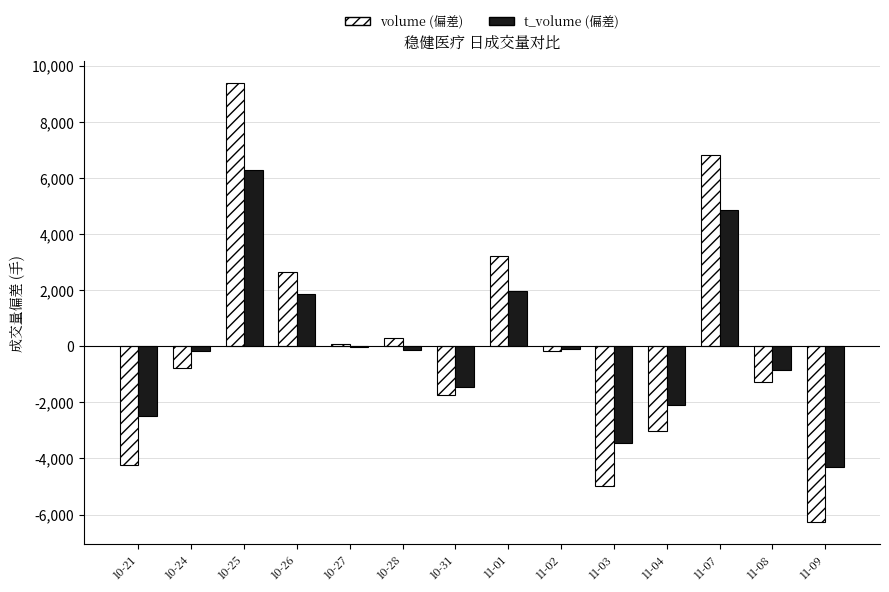

The t_volume series shows 1972.8 at 11-01. True or false?

True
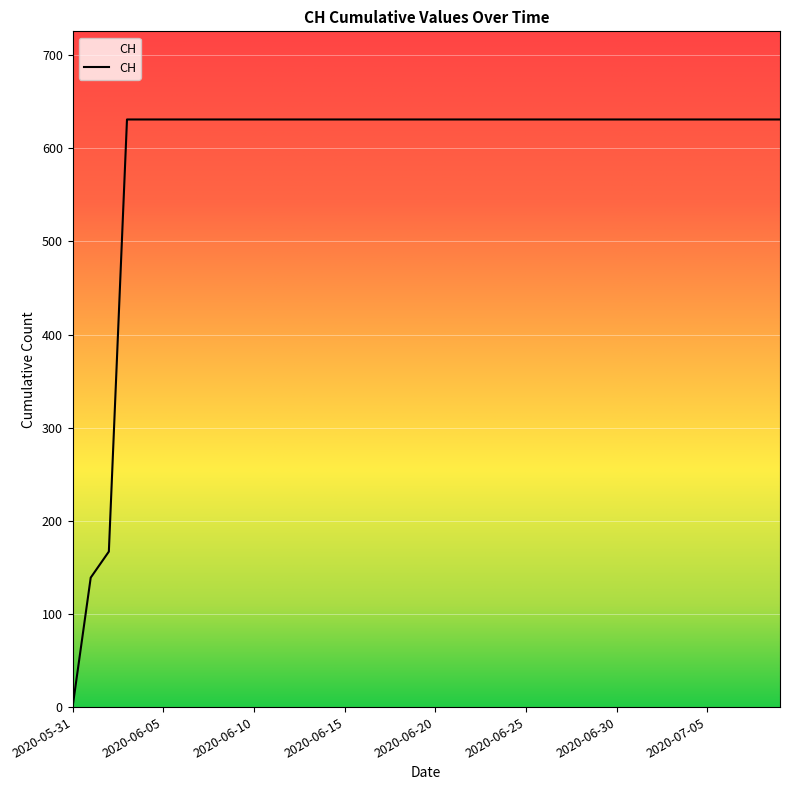

What is the greatest value displayed?

631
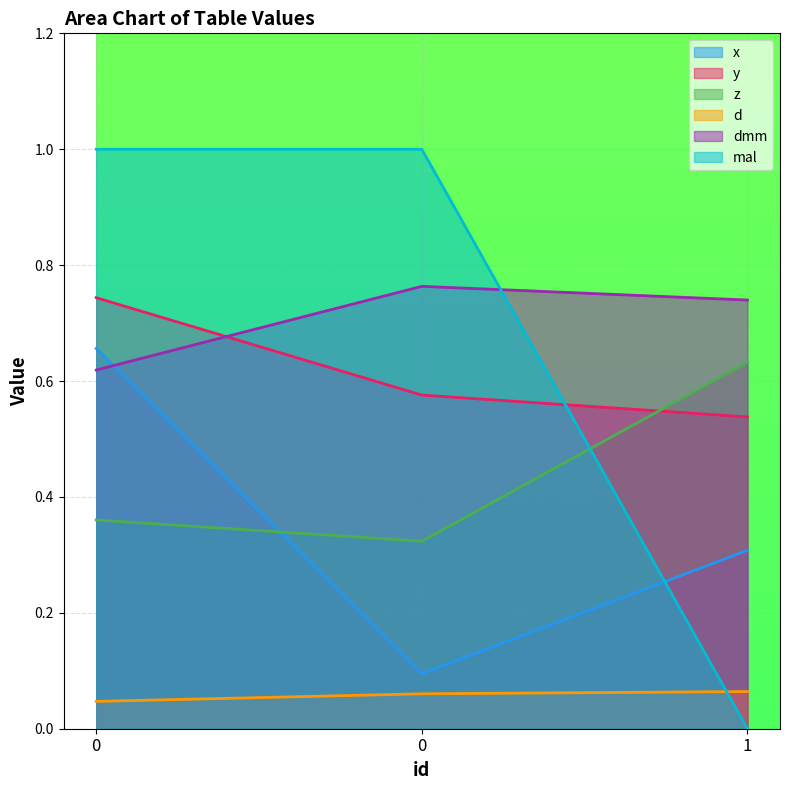

What is the value of the x point at the 3rd from the left?

0.3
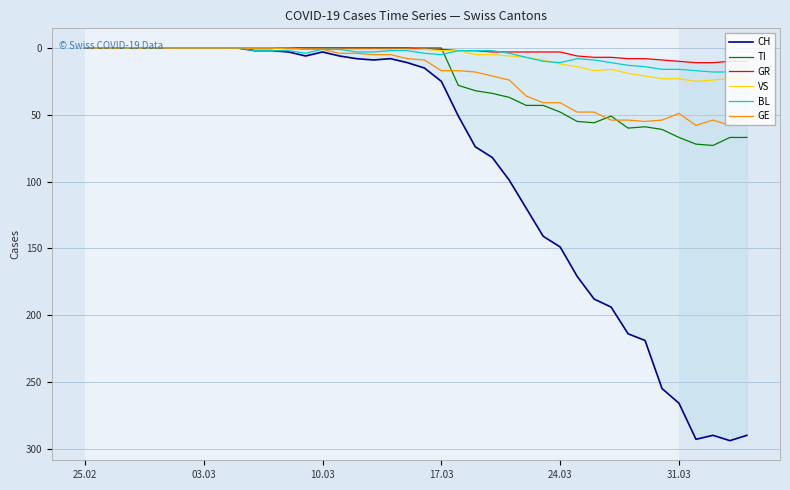

Rank the series by their maximum value, from highest to lowest.

CH, TI, GE, VS, BL, GR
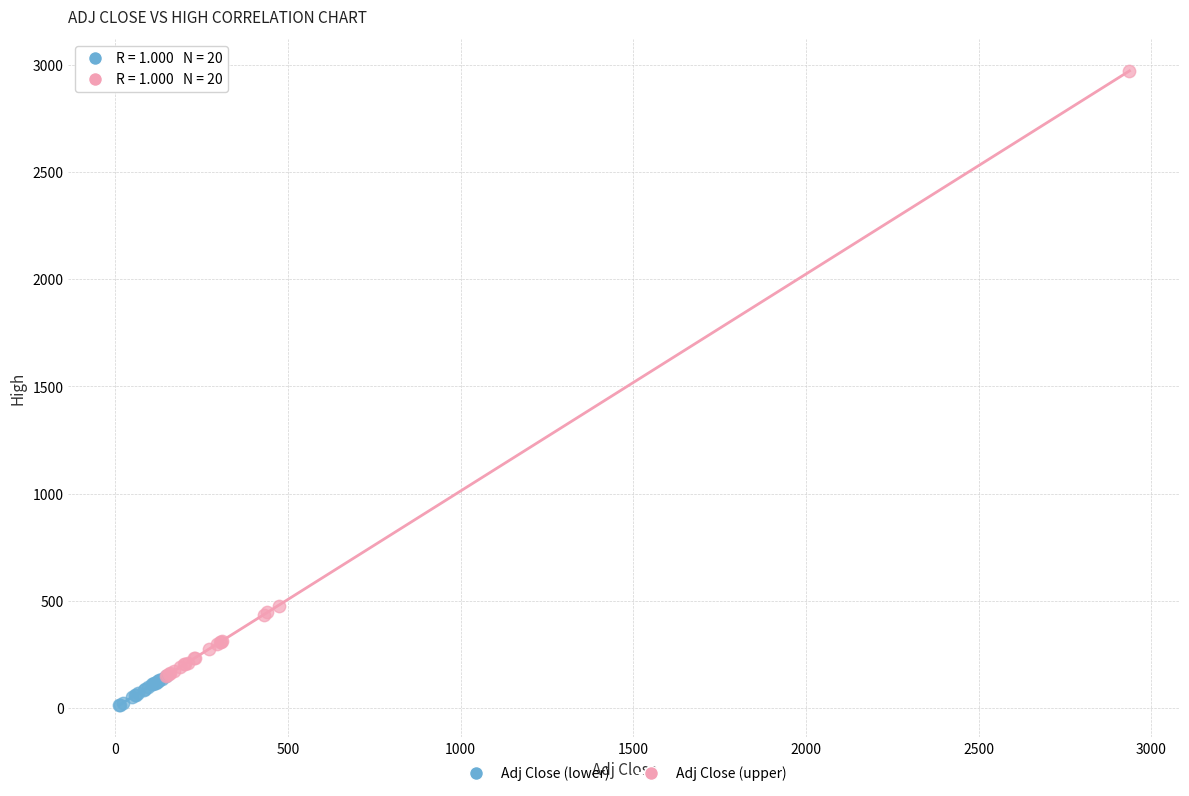

Which series contains the lowest Y value?

Adj Close (lower)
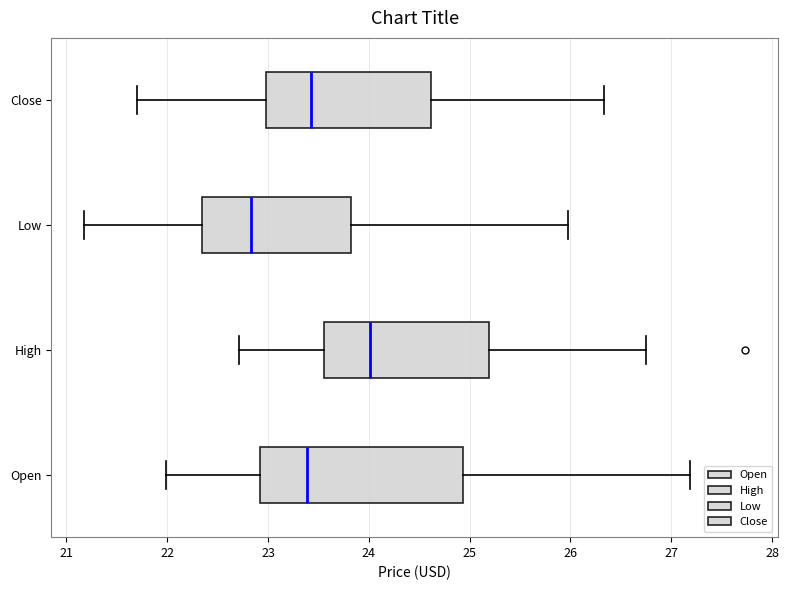

Where is the left edge of the box for Close on the x-axis? The values are not printed on the chart, so give them approximately, as read against the axis.

23.0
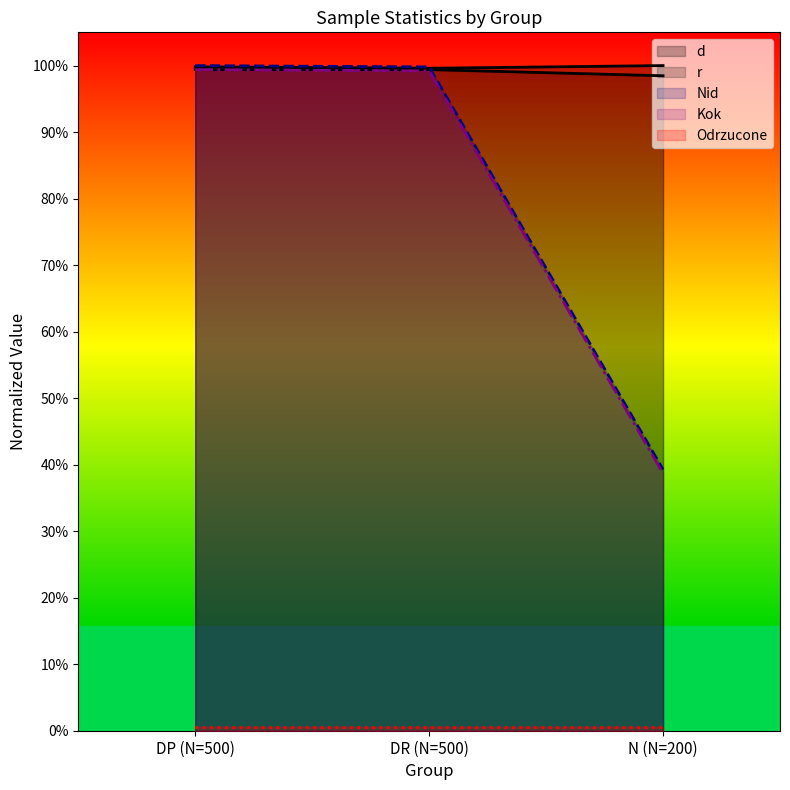

Does the chart display data point markers on the line(s)?

No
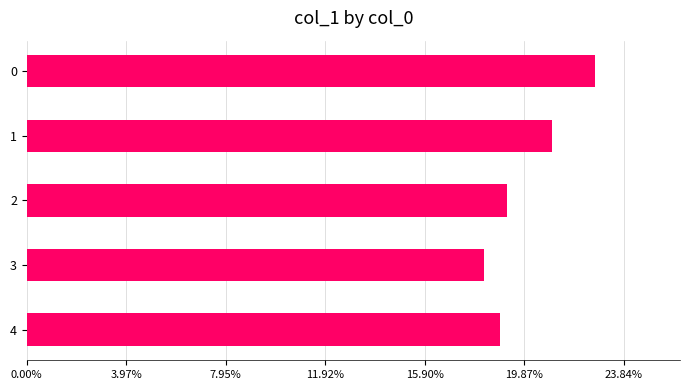

Rank the categories by value from highest to lowest.

0, 1, 2, 4, 3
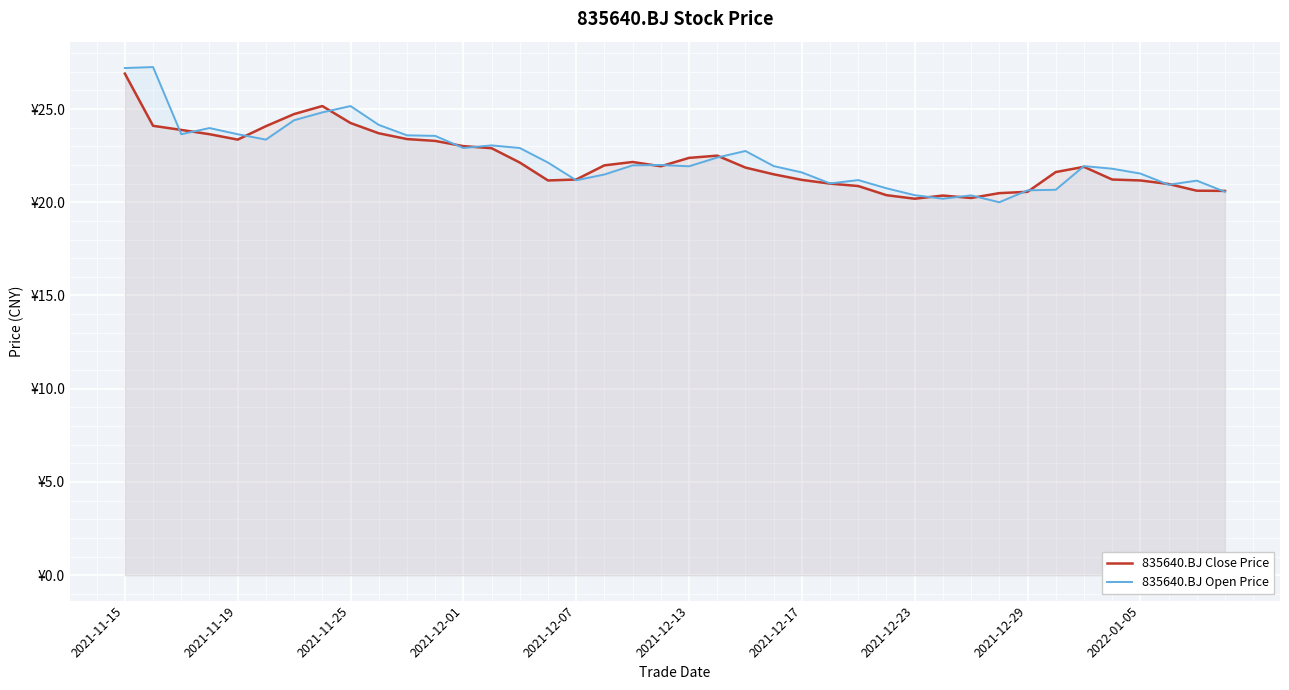

What is the greatest value displayed?

27.2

--*--

Problem requirements
Copy every one of the records above word for word, omitting the pictures.

Answer to the exercise
The t_volume series shows 1972.8 at 11-01. True or false?

True

What is the greatest value displayed?

631

What is the value of the x point at the 3rd from the left?

0.3

Rank the series by their maximum value, from highest to lowest.

CH, TI, GE, VS, BL, GR

Which series contains the lowest Y value?

Adj Close (lower)

Where is the left edge of the box for Close on the x-axis? The values are not printed on the chart, so give them approximately, as read against the axis.

23.0

Does the chart display data point markers on the line(s)?

No

Rank the categories by value from highest to lowest.

0, 1, 2, 4, 3

What is the greatest value displayed?

27.2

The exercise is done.